Over most of the past decade, budget deliberations in Michigan have taken on a glum and familiar monotony: What do we cut now?
But the state that experienced an economic downturn earlier, deeper and longer than most of the rest of the country has made an unlikely discovery as its officials closed out its latest financial books: Michigan has a $457 million surplus.
Even more surprising: Revenues, which had sunk or had been mostly flat for all but one year since 2000, have grown. Not a lot, but grown.
Michigan is the most unlikely example of a phenomenon that was unimaginable in most states in recent years. Though nearly all states are required by law to balance their budgets, most have been able to do so only through rounds of painful spending cuts to make up for deep shortfalls in revenue.
In Michigan, a state that has cut so much so often that in the words of a former state budget director, “we were so far down that the floor looked like up to us,” nearly everyone is now clamoring desperately for a piece of the extra cash. As Gov. Rick Snyder, a first-term Republican, prepared to propose a new budget on Thursday, he and his budget team were hearing from seemingly every imaginable department, agency and interest group.

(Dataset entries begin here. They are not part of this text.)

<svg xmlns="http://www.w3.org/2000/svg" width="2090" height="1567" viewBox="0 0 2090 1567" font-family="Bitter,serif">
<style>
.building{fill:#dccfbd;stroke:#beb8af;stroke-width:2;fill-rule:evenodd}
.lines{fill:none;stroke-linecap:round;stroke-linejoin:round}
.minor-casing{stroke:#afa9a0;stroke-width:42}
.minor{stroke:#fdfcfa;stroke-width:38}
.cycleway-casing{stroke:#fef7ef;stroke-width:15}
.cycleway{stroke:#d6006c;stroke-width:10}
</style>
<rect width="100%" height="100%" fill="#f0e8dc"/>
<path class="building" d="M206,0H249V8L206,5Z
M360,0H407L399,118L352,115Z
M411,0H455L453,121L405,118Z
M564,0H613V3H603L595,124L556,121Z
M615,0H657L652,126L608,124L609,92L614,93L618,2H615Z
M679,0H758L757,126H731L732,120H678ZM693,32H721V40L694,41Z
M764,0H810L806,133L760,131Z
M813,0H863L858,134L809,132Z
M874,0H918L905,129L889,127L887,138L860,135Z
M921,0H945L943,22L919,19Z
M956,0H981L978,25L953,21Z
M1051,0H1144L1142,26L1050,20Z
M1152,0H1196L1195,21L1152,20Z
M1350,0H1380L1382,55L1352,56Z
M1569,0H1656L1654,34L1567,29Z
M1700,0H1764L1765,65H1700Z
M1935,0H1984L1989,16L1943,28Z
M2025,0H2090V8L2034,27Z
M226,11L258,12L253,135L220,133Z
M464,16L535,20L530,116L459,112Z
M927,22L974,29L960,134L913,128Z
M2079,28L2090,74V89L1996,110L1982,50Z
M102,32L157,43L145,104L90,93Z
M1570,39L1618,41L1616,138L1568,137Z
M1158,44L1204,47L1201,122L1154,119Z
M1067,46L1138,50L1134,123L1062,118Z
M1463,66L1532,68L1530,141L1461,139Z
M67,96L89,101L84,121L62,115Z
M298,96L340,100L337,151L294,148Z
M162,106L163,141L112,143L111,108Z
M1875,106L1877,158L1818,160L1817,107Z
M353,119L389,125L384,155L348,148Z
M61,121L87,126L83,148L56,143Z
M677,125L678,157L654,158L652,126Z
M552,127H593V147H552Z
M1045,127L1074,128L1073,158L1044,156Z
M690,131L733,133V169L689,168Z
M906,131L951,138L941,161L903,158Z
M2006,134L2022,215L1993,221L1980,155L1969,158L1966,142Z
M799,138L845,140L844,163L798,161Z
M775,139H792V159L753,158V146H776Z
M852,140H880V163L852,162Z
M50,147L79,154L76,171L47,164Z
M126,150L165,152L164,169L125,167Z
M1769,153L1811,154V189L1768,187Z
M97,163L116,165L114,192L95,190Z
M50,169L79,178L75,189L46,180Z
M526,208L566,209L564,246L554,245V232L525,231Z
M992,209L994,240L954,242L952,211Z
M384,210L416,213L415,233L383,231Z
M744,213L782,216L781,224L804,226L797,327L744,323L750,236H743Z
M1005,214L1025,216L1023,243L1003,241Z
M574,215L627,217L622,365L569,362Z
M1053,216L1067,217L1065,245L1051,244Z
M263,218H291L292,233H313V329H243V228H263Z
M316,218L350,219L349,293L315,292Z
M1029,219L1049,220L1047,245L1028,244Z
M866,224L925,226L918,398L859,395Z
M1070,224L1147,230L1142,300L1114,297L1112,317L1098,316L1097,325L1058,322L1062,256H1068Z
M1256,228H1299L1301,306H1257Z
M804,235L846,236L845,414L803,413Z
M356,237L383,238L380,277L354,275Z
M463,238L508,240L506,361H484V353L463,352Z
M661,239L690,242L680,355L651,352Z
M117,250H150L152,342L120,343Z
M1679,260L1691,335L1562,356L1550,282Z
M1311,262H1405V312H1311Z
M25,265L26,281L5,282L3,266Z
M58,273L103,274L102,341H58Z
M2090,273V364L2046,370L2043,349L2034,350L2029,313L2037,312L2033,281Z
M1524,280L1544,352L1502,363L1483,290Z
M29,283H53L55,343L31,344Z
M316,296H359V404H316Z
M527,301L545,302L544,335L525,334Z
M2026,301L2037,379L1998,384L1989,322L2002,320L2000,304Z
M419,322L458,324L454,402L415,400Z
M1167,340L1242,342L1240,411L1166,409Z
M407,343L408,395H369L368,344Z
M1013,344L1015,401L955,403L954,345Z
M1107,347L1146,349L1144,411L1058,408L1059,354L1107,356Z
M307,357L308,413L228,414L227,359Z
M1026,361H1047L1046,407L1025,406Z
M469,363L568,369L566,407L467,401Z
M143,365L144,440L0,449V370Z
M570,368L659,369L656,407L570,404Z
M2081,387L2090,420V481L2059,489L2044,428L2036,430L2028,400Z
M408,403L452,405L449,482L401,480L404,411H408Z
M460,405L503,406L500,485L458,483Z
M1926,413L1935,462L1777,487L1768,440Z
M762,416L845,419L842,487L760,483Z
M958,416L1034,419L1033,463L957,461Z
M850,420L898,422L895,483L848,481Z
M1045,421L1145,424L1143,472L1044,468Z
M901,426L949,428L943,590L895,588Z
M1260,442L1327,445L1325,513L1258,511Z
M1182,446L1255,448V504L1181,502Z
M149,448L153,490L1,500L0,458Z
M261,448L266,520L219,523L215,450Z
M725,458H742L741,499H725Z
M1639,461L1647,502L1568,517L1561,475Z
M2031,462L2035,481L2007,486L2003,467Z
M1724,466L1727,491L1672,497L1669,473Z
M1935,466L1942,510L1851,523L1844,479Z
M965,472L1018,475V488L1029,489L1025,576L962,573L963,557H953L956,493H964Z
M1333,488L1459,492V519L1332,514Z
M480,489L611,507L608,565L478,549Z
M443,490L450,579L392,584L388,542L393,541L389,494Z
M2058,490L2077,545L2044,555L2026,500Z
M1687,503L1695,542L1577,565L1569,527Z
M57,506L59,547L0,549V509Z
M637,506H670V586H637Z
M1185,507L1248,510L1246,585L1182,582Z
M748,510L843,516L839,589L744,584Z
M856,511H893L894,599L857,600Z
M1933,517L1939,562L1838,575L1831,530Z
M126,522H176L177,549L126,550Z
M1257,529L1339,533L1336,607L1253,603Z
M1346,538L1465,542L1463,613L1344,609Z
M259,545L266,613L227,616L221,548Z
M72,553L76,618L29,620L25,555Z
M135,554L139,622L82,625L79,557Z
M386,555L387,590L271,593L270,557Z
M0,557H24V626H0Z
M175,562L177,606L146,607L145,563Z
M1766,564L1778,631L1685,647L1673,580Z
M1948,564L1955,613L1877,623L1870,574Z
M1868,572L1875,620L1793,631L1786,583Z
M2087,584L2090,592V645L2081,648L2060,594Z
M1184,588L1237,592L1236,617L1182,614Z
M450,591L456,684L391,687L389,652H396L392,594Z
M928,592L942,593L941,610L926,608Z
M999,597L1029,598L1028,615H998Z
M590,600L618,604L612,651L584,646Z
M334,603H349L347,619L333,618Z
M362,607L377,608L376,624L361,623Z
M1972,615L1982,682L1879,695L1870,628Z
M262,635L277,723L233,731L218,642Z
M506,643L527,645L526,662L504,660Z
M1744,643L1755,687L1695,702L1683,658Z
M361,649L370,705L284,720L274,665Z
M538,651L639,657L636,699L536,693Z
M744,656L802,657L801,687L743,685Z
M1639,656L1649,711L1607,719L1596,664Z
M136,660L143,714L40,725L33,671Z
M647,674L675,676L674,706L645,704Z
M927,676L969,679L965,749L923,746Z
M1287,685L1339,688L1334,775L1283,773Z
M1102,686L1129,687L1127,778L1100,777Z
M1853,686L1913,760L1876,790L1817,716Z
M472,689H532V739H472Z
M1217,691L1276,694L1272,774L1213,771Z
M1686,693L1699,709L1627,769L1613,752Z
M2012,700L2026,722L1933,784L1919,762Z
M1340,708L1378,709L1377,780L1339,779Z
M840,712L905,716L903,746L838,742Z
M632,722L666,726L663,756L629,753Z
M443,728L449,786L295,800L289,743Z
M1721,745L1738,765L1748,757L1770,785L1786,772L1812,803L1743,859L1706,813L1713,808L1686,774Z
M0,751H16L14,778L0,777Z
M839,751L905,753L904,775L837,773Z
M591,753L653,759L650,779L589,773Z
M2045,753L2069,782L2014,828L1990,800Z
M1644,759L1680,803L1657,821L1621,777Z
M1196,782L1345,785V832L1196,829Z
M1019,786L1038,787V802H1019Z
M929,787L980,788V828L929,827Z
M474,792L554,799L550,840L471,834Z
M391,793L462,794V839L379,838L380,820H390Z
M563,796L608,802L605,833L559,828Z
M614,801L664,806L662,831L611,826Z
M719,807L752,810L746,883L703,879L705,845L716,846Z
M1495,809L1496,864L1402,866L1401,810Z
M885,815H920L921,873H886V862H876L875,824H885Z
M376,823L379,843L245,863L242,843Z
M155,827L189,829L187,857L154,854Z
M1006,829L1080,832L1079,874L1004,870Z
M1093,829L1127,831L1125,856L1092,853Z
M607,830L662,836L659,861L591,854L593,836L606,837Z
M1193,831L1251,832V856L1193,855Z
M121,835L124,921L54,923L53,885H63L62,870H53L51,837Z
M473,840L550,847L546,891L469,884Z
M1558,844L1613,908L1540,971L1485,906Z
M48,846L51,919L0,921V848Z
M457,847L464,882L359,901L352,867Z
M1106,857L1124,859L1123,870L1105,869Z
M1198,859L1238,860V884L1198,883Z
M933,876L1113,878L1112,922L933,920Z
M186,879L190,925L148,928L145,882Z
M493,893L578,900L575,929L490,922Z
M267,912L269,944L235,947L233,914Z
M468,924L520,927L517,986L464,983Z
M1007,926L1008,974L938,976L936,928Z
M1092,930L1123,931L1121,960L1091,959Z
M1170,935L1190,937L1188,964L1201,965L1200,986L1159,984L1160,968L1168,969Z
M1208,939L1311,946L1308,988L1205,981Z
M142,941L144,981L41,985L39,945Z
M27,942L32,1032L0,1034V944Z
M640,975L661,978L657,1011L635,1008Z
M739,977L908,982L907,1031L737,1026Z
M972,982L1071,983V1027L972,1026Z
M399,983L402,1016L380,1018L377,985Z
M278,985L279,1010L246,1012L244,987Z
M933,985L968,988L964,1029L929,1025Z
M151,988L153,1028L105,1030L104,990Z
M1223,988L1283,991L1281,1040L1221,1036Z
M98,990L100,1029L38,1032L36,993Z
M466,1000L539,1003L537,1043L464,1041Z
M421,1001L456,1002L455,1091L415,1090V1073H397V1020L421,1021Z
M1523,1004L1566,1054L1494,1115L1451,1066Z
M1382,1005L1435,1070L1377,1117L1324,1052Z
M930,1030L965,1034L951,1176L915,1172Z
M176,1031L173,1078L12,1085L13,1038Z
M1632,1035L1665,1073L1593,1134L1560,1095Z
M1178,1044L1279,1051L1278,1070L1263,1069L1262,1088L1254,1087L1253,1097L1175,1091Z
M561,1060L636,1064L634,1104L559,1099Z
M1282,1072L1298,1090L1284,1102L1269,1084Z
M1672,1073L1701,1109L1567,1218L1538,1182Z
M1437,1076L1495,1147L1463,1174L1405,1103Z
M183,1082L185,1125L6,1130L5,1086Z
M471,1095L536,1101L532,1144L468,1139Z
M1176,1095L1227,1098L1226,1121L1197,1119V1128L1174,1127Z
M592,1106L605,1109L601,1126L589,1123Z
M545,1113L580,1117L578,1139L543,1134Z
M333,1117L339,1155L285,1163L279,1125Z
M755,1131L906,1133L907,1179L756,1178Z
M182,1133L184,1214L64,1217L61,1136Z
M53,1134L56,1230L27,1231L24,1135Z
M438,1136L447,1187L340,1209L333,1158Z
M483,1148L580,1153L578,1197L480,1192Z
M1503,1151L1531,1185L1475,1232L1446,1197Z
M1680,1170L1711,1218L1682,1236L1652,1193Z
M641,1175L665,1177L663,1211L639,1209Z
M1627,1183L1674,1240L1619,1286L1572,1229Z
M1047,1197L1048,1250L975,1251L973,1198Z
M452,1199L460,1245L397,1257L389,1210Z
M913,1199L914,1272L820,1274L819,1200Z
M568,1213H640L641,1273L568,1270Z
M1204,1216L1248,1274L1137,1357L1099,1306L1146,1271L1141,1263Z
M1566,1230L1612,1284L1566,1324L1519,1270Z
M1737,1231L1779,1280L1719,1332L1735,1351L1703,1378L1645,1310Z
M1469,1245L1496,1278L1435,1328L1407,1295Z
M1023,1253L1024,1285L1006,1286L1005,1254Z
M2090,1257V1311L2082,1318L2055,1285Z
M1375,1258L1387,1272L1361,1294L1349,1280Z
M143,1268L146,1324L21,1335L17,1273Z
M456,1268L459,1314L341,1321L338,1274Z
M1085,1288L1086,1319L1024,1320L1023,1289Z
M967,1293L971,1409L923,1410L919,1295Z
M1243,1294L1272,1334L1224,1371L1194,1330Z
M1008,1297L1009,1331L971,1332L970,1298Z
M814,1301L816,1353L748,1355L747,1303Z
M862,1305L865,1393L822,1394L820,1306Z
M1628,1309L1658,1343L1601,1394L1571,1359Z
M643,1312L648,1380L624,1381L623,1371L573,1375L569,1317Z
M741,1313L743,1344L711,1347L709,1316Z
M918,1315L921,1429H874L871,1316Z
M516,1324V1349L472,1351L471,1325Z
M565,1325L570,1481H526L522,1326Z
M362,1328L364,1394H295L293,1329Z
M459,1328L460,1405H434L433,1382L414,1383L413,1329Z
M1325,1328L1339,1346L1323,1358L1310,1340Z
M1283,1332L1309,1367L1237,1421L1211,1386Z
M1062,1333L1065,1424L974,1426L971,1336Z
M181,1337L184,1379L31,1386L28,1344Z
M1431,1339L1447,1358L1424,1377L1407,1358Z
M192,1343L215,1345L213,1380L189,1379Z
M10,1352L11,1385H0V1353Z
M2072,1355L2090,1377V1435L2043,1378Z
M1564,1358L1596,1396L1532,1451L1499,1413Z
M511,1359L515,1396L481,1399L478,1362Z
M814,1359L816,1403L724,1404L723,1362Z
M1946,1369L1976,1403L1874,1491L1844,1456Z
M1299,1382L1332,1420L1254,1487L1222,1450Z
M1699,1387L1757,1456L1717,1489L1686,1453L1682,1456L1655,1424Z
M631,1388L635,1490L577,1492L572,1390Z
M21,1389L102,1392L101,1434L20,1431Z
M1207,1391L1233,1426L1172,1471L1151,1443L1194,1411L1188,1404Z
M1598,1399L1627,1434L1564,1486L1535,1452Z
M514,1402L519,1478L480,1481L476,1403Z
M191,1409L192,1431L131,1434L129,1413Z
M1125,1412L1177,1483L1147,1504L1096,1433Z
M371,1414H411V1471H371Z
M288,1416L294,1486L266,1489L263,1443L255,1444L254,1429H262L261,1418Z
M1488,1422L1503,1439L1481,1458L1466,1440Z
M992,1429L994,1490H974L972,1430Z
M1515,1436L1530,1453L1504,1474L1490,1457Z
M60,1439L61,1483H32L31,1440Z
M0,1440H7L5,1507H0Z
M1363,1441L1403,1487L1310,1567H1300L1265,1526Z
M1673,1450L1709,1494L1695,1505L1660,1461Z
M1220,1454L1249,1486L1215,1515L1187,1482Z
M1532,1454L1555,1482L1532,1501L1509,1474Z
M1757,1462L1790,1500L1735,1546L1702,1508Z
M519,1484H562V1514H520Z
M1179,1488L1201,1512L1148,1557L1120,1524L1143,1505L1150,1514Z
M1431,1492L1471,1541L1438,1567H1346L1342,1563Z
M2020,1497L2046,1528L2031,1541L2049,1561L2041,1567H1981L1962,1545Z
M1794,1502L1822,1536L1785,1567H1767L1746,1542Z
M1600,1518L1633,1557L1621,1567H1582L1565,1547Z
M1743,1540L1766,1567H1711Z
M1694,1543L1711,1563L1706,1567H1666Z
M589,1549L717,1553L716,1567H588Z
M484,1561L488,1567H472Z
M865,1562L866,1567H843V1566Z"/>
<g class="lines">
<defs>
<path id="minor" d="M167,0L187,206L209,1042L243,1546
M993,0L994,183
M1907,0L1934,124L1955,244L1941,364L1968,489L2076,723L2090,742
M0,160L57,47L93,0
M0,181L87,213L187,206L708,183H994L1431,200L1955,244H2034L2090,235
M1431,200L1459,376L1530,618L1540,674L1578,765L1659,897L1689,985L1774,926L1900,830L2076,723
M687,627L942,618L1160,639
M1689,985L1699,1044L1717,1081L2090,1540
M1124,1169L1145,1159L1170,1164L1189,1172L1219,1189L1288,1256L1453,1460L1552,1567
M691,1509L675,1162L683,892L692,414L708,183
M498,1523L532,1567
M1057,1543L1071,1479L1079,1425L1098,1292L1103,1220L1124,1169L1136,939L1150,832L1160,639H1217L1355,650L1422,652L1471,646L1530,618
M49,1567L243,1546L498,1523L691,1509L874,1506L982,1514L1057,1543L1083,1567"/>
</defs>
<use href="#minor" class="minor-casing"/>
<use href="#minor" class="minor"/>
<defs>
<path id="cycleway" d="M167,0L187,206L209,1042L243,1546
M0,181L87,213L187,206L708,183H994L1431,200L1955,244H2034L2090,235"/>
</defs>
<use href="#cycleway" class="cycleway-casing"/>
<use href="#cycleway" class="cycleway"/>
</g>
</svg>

The attorney general wants 1,000 new police officers after 3,200 were cut around the state over the last decade. Schools leaders say they need to offset cutbacks that have left teachers laid off and schools closed. Child advocates want money for early education for toddlers from poor families; construction workers want money for Michigan’s crumbling roads; and on and on.
For years in Michigan, the only certainty seemed to be a vanishing state budget. The auto manufacturing industry, so central to the state’s existence, was believed to be fading, then collapsing. At various times, Michigan officials had to offset more than $10 billion in expected shortfalls — closing prisons, eliminating state departments and cutting funds to libraries, day care programs, crime laboratories, zoos and more. By 2010, Robert L. Emerson, the budget director under Gov. Jennifer M. Granholm, a two-term Democrat who preceded Mr. Snyder, said he found himself working with general fund revenues that had dropped to levels last seen in the early 1990s (or the 1960s, when adjusted for inflation).